Some more Spanish moss-scapes if you can tolerate it.
When I first starting wayfaring in photography, I simply picked up a 13mp Sony PS and went down to the river to shoot around sunset. The best photos were of an armadillo nosing around a trash can and I could have told someone they were of a pterodactyl riding a lawnmower. In sum, it was indecipherable of whatever was in those photos. I had a few more outings with a borrowed dSLR that ended with the same disappointments and worse since I was guess-timating with a camera that was way over my head at that time. I broke down and started studying up on the internet and saw some progress. Then I had a surreal day and it happened with Spanish moss. I took my daughter down to the pictured area, the same dried up lake as previous posts. It was 105 degrees and we were walking down a slight hill. There was a grove of cypress trees with the moss lifting slightly from rare breezes we catch here in the summer. I framed up some pictures and then looking down into the display, I knew I had something, and from what I studied about histograms, it confirmed it. I took some more pictures and then my daughter and I played around on some logs late into the evening until the mosquitoes were too much to handle.

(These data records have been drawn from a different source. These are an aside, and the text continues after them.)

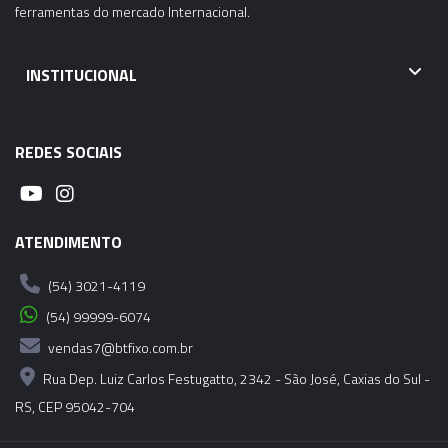
ferramentas do mercado Internacional.
INSTITUCIONAL
REDES SOCIAIS
ATENDIMENTO
(54) 3021-4119
(54) 99999-6074
vendas7@btfixo.com.br
Rua Dep. Luiz Carlos Festugatto, 2342 - São José, Caxias do Sul -
RS, CEP 95042-704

On the way home, my daughter dozed off in the back seat, and I was listening to the new album of one of my favorite bands, Against Me!. A song came on that instantly roped me in and then with strange coincidence, the singer referred to Spanish moss. I looked down at the mp3 player display and saw “Spanish Moss” scrolling across the screen. (pretty cool new video of said song here). Like I prefaced, it was a very surreal day. When I got home I downloaded the stick and found some more bad photos. Then I found some pretty decent ones of the moss. After probably way too many hours of processing, I felt good about sharing one of the moss pictures. My blog activity tripled over the next few days and I finally sensed progress.
I was born in the deep south but it has taken me decades to become a southerner. I often felt alienated by the over-generalizing clichés that both locals and tourist over do—crawfish, alligators, Mardi Gras beads, gumbo and Spanish moss. But the last, I’ve come to appreciate in a William Faulkner sense: Spanish moss as garland for the south, conjuring up both warm, jovial aesthetics and cold, haunting histories.